We’ve had a run on the “butt-kicking female spy” genre of late, and I’m not saying that’s a bad thing. The catch, of course, is that not all of them have been good. It often feels like everyone is trying to live up to the legacy of Sydney Bristow, or to use a more recent example, Atomic Blonde’s Lorraine Broughton, and those are difficult shoes to fill. Jessica Chastain’s Ava was a mixed bag and the ensemble The 355 was a mess. Perhaps the most fun has been Mary Elizabeth Winstead’s Kate and Karen Gillan’s Gunpowder Milkshake, but one thing that’s remained consistent is that they’ve been films rather than television series. Netflix is hoping to change that with its newest series, In From The Cold, and it does so with surprising success.
In From The Cold is an odd entry, however. It features Russian-born actor Margarita Levieva as Jenny Franklin, a New Jersey suburban mom who’s visiting Spain to chaperone her daughter Becca’s (Lydia Franklin) ice skating tournament. It doesn’t take long for things to go sideways, however, when Jenny is kidnapped and confronted by a mysterious American agent named Chauncey (Cillian O’Sullivan), who knows more about Jenny’s past than anyone else in her life. Jenny, you see, is actually Anya Petrova, a former Russian spy/assassin formerly known as “The Whisper” who went into hiding, and Chauncey needs her help. Through persuasiveness and extortion, Chauncey and his hacker sidekick Chris (Charles Brice) talk Jenny/Anya into helping them as they try to uncover a plot to overthrow the Spanish government by — surprise — a secret cabal of nefarious folks.

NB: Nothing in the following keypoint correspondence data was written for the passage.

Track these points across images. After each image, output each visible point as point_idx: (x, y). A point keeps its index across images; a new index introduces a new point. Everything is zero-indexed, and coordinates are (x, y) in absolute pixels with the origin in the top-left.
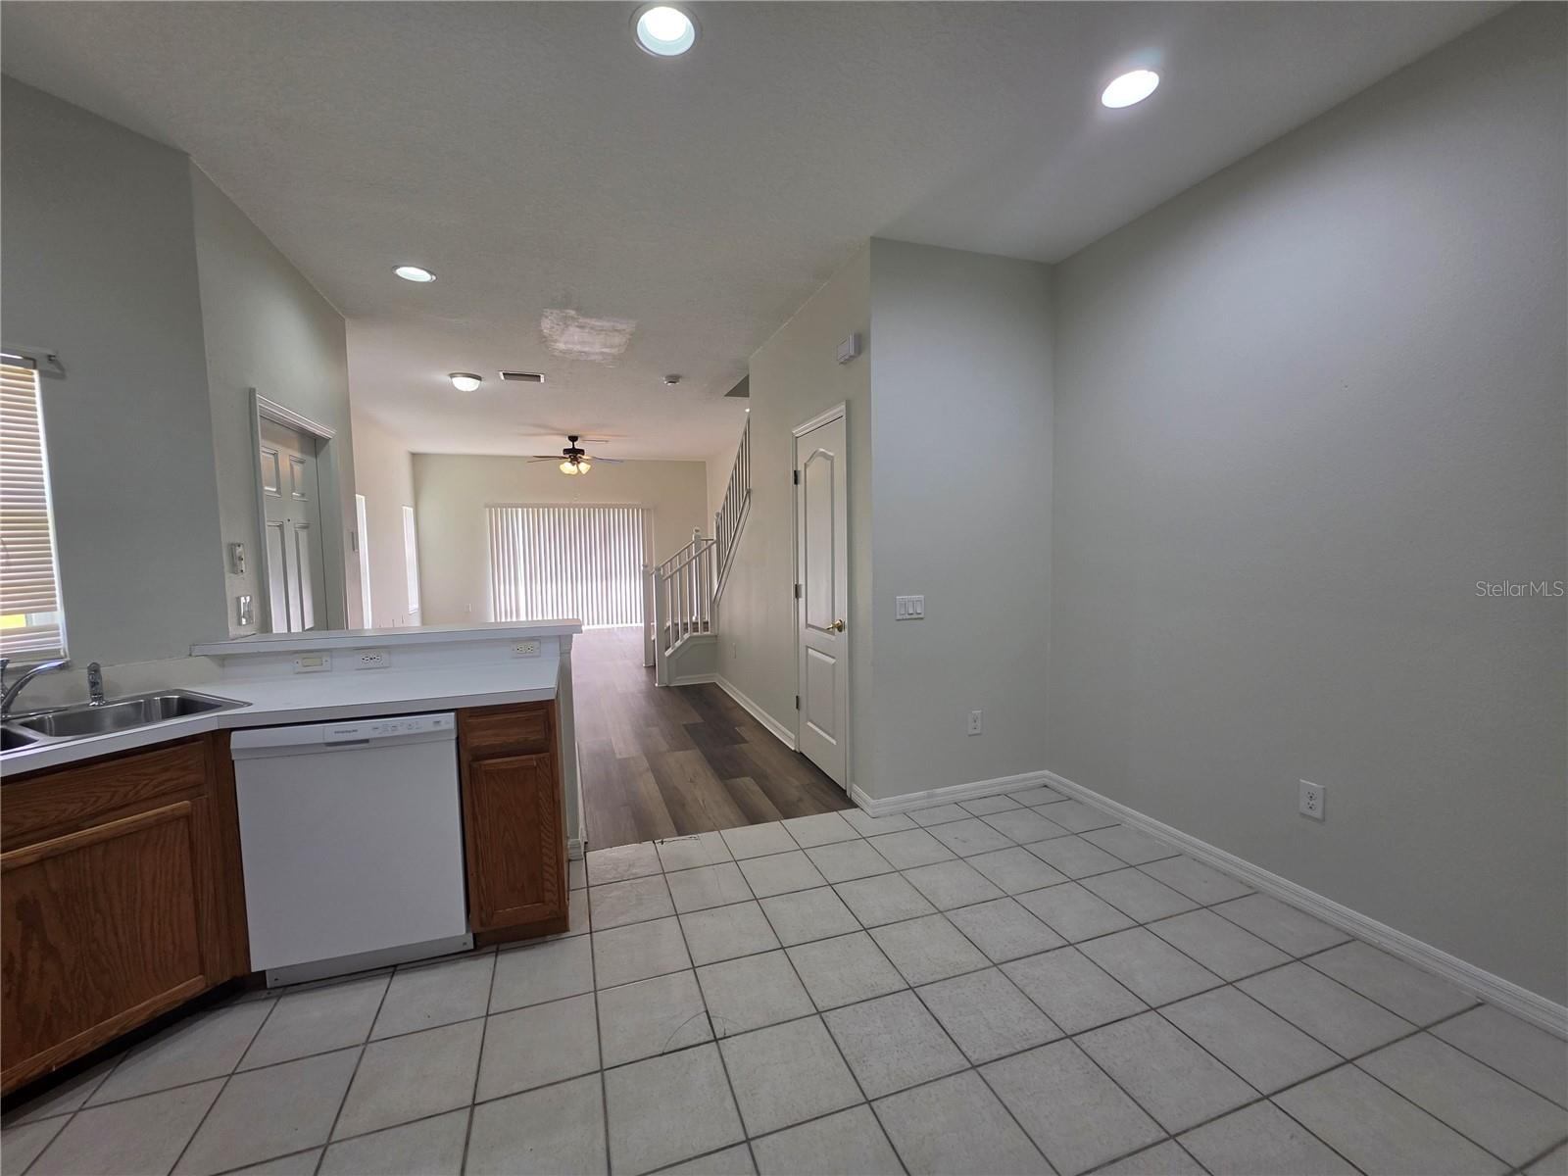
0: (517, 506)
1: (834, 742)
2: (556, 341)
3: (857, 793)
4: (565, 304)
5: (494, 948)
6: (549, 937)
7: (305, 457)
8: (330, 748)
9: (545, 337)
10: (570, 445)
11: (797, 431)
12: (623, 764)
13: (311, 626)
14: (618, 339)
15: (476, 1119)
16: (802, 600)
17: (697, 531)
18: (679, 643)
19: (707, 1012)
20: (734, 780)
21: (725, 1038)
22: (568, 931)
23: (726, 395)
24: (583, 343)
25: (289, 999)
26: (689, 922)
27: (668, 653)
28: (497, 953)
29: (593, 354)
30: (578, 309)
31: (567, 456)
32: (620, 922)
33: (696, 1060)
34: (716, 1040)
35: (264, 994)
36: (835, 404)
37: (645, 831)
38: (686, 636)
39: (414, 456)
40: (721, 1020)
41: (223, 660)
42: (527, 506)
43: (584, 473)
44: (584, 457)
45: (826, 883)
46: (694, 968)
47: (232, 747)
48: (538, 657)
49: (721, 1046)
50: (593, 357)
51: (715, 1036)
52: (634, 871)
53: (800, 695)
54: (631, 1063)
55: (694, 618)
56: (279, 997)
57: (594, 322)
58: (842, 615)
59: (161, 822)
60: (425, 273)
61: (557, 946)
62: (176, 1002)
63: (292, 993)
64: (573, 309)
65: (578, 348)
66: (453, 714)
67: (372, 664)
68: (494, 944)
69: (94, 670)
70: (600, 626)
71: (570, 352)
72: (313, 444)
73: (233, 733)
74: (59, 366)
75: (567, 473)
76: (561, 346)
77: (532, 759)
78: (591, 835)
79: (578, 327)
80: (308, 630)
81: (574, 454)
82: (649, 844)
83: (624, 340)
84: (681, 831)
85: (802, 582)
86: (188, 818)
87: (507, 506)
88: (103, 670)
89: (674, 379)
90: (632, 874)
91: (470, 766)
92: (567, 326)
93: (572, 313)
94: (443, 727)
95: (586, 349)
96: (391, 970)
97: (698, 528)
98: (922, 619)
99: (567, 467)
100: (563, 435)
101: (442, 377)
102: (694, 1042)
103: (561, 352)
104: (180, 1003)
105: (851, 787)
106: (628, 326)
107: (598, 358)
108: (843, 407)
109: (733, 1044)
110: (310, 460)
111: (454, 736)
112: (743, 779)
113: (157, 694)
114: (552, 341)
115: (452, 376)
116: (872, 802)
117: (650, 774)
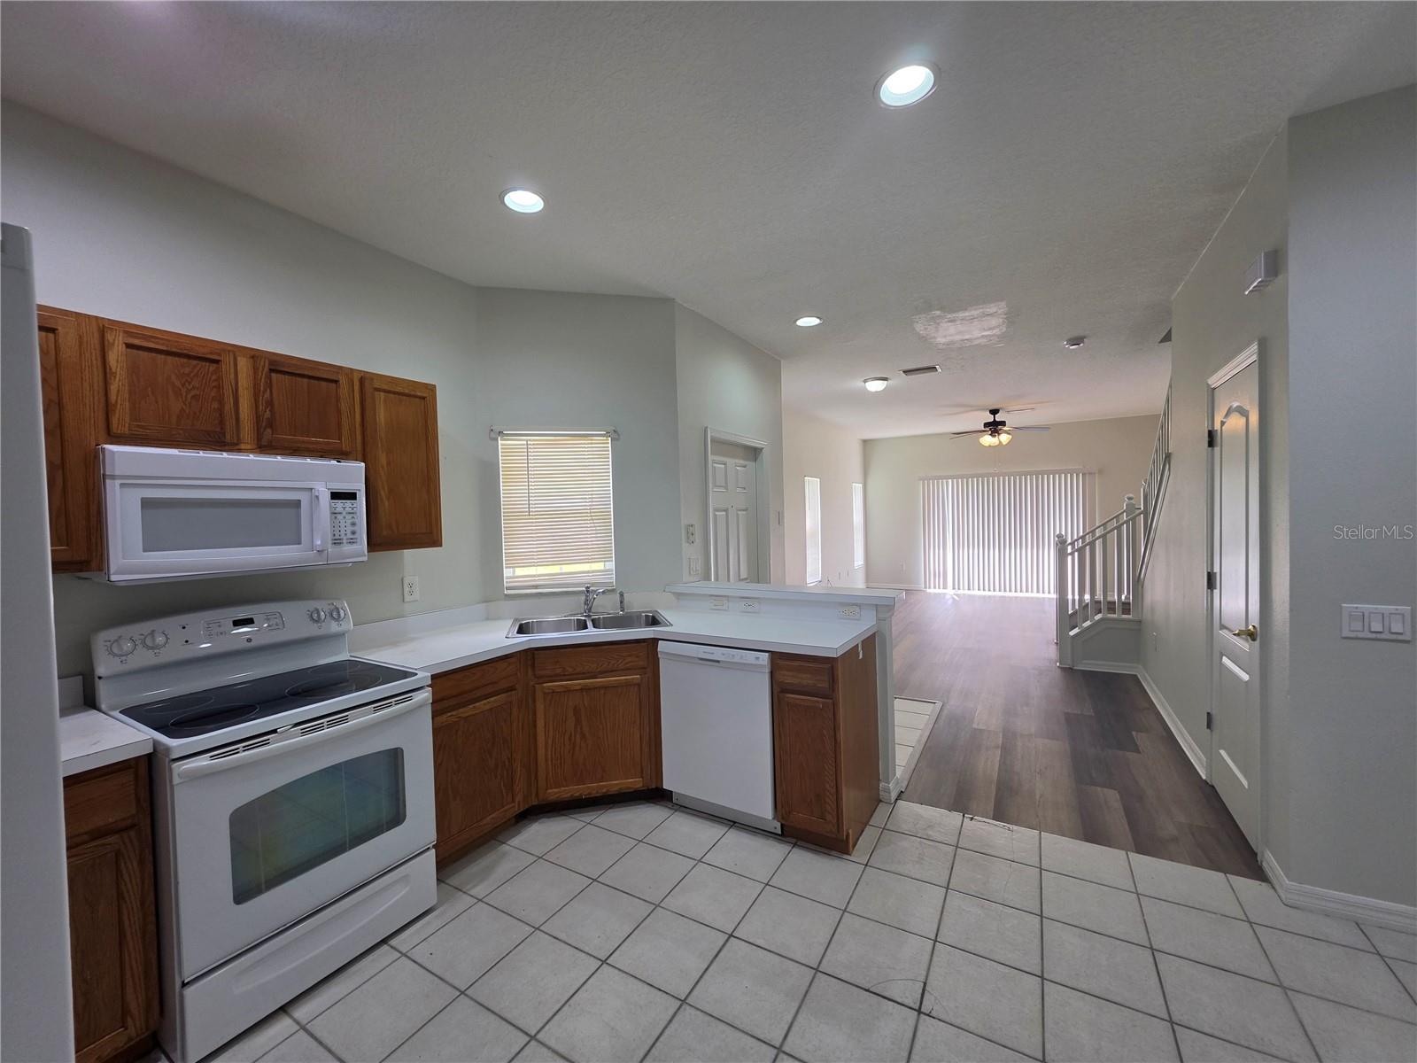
0: (947, 478)
1: (1245, 783)
2: (935, 338)
3: (1270, 861)
4: (929, 307)
5: (794, 840)
6: (833, 853)
7: (746, 463)
8: (701, 662)
9: (923, 337)
10: (990, 418)
11: (1214, 381)
12: (976, 734)
13: (745, 577)
14: (994, 322)
15: (728, 944)
16: (1216, 592)
17: (1130, 499)
18: (1088, 623)
19: (925, 984)
20: (1093, 788)
21: (928, 1015)
22: (850, 855)
23: (1161, 341)
24: (960, 333)
25: (681, 814)
26: (955, 900)
27: (1072, 633)
28: (795, 845)
29: (976, 339)
30: (942, 309)
31: (988, 429)
32: (893, 869)
33: (892, 1014)
34: (919, 1011)
35: (670, 805)
36: (1249, 345)
37: (961, 802)
38: (1098, 617)
39: (865, 442)
40: (933, 998)
41: (679, 595)
42: (957, 477)
43: (1004, 443)
44: (1005, 428)
45: (1147, 945)
46: (936, 941)
47: (659, 650)
48: (858, 620)
49: (921, 1021)
50: (976, 342)
51: (920, 1008)
52: (930, 833)
53: (1214, 713)
54: (839, 979)
55: (1123, 597)
56: (676, 811)
57: (961, 315)
58: (1255, 620)
59: (628, 684)
60: (815, 319)
61: (836, 863)
62: (630, 788)
63: (683, 812)
64: (938, 310)
65: (958, 338)
66: (767, 654)
67: (749, 609)
68: (797, 838)
69: (622, 595)
70: (1029, 595)
71: (952, 343)
72: (754, 453)
73: (660, 642)
74: (619, 435)
75: (987, 445)
76: (943, 340)
77: (818, 702)
78: (910, 787)
79: (949, 322)
80: (743, 580)
81: (994, 427)
82: (958, 816)
83: (1001, 320)
84: (999, 815)
85: (1216, 570)
86: (639, 685)
87: (939, 478)
88: (625, 595)
89: (1076, 341)
90: (927, 835)
91: (778, 696)
92: (938, 324)
93: (938, 313)
94: (760, 662)
95: (967, 337)
96: (732, 824)
97: (1131, 495)
98: (1407, 642)
99: (987, 440)
100: (983, 409)
101: (859, 384)
102: (899, 1000)
103: (944, 344)
104: (631, 790)
105: (1263, 853)
106: (999, 308)
107: (983, 341)
108: (1254, 347)
109: (933, 1025)
110: (751, 464)
111: (767, 670)
112: (1105, 790)
113: (643, 612)
114: (931, 338)
115: (865, 381)
116: (1287, 882)
117: (999, 752)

As you can tell, there’s a great many familiar tropes to be found in In From The Cold. However, there’s also a great deal beneath its surface that separates it from the pack. Its performances are uniformly solid, particularly Levieva who capably juggles the balance of anxious, 40-something single mom with desperate, hardened, and often brutally ruthless operative. Combined with an impressive physicality and strong stunt work and fight choreography, the show manages an excellent job of making you believe that she is from both of those worlds. This is helped even more by flashback scenes of a young Anya in an early mission that ends up tying into her current one in surprising ways. The youthful Anya is portrayed with surprising depth and vulnerability by Stasya Milovslavskaya, who quickly finds herself in too deep with her operation.

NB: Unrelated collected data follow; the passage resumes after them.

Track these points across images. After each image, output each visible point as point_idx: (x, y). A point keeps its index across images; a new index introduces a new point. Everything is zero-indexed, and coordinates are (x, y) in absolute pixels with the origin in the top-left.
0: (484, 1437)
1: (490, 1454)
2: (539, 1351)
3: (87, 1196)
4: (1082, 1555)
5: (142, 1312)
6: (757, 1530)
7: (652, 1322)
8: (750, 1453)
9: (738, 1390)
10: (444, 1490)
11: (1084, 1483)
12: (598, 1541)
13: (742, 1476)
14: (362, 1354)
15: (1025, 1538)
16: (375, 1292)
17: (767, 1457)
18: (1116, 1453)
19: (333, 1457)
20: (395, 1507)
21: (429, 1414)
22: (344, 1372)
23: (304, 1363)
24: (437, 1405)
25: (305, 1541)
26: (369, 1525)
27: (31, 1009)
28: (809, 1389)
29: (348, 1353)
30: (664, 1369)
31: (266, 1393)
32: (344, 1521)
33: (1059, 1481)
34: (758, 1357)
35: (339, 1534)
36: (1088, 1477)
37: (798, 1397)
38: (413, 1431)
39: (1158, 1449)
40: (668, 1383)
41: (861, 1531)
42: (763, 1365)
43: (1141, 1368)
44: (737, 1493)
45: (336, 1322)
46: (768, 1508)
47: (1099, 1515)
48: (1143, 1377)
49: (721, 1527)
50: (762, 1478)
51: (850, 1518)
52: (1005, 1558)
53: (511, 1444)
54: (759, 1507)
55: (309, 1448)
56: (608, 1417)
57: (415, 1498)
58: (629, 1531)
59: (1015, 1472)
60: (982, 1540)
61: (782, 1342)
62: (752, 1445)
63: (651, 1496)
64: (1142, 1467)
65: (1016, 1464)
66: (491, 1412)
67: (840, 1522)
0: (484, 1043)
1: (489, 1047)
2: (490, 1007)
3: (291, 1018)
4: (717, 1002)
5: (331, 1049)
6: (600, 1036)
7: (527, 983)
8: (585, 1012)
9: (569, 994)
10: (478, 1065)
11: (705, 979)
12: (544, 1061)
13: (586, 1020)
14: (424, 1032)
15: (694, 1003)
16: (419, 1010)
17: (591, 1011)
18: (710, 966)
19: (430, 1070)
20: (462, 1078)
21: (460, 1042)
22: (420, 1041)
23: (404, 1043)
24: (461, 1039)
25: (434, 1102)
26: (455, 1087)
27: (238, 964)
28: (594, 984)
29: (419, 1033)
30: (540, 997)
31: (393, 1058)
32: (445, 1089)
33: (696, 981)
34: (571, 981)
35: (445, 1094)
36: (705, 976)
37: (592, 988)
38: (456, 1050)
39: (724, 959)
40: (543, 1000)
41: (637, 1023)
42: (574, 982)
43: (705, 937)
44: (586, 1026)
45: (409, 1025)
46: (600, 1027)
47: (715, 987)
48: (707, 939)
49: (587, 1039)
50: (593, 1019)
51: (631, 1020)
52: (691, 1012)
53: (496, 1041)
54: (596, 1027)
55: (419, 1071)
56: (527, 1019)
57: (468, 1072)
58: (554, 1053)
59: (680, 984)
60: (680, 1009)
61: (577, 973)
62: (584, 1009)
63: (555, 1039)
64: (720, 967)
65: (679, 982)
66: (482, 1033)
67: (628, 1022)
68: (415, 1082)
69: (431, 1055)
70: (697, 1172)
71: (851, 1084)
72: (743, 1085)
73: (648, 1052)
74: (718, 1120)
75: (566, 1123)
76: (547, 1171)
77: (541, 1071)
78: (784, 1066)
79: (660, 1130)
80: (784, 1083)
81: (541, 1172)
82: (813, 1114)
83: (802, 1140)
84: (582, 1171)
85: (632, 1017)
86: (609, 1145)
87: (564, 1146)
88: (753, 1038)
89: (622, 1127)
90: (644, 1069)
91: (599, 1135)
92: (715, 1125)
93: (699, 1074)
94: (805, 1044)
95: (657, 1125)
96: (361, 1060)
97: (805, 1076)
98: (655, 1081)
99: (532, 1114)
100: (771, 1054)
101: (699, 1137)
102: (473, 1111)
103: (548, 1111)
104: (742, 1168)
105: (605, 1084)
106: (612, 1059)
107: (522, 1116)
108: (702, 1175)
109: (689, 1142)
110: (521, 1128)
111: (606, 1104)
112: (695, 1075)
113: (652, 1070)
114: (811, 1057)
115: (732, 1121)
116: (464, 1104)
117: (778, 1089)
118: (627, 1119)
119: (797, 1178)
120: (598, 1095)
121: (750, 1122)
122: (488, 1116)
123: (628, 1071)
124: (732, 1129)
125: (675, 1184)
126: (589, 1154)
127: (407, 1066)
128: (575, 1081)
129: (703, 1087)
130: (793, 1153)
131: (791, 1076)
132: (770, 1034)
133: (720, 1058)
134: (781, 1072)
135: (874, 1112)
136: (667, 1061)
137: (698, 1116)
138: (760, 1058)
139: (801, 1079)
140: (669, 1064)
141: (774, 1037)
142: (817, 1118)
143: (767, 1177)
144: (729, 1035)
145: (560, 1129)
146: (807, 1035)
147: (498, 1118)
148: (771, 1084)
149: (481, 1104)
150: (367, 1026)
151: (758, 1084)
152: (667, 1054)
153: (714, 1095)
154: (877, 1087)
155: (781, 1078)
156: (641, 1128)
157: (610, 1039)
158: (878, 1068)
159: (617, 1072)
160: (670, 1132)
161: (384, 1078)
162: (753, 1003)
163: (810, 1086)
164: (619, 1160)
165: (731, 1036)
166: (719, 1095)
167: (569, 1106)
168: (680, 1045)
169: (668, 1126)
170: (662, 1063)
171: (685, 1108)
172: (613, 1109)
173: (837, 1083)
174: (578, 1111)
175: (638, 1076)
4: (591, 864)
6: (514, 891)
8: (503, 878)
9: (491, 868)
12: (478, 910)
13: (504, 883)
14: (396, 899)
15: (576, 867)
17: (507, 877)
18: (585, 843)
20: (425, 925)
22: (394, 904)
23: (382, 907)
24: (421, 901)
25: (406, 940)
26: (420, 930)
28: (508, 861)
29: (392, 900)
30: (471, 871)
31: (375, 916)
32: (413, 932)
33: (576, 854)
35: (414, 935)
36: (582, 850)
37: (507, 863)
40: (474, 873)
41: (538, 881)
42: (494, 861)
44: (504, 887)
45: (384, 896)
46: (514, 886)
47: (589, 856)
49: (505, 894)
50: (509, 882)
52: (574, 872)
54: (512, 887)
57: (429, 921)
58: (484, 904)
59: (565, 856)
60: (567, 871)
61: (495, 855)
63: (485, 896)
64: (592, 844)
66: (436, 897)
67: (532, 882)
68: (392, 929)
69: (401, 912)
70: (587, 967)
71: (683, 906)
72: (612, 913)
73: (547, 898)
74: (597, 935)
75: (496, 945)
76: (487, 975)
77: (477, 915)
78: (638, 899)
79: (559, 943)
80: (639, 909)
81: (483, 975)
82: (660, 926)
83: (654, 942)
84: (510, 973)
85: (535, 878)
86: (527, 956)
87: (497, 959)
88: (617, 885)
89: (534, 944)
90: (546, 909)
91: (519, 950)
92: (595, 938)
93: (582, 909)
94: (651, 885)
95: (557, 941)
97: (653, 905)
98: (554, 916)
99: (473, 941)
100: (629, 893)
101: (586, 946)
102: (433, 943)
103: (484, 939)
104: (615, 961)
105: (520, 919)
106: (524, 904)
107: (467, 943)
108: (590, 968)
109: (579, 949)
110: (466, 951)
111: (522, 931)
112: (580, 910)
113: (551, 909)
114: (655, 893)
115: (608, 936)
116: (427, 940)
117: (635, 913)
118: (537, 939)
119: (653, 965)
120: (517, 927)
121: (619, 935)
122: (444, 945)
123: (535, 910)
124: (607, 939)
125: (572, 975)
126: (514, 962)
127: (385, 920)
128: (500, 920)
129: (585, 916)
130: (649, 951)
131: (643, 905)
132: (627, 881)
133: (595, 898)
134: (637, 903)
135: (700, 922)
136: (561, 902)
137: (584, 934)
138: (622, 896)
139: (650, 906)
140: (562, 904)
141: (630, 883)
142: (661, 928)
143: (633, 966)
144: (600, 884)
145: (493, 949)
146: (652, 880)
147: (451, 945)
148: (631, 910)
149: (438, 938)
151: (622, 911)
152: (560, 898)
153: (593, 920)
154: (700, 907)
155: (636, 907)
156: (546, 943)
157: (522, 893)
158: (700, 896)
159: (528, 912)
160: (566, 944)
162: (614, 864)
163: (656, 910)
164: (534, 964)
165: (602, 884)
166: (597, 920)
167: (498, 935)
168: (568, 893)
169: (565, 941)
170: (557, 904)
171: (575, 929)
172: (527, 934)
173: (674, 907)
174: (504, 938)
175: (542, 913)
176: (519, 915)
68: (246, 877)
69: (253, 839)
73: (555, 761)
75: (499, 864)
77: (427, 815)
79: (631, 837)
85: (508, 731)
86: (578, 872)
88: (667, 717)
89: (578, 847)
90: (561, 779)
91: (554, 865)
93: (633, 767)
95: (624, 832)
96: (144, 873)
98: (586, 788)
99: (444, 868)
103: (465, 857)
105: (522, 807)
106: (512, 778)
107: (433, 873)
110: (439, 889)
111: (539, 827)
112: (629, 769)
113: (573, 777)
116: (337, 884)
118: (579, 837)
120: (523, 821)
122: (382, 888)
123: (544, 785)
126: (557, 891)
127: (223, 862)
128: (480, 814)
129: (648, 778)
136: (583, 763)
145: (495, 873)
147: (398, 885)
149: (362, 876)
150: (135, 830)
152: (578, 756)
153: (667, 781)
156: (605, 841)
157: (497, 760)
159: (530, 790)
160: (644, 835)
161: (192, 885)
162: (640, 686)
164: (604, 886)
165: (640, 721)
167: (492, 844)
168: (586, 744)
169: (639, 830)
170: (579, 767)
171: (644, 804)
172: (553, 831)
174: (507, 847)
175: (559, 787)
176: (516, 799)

The show throws several unexpected curveballs at its audience, and it does require a bit of suspension of disbelief. There’s a surprising and somewhat convenient science fiction element to it that, while the theory is likely dodgy at best, is a fun addition to the mix that if you can remain unspoiled for, will be a pleasant treat (no, no one is an alien). There are also several subplots threaded through the eight-episode season — Becca struggling to cope with the Mean Girls on her skating team, Chauncey’s secretive past and motivations, and the mystery behind the mastermind known only as Gideon. It does not all tie together neatly, and on rewatch there are several elements that simply don’t make sense. Series creator Adam Glass cut his teeth on shows like Supernatural and Cold Case, but also as a comic book writer for Deadpool, Luke Cage, and Suicide Squad, and elements of those varying genres are all shown here — sometimes for better, sometimes not.
That aside, In From The Cold was an overall effective, enjoyable binge. I found myself hooked fairly quickly and given its briskly paced eight episodes, it never gets bogged down. It’s fast and fun and often gruesome in its violence, like an R-rated The Americans. Its often labyrinthine plot never overcomplicates itself, and while its revelations aren’t always as clever or surprising as it wants them to be, they’re still a blast to watch unfold. If you’re looking to get your spy fix, you could certainly do a hell of a lot worse.
In from the Cold is currently streaming on Netflix.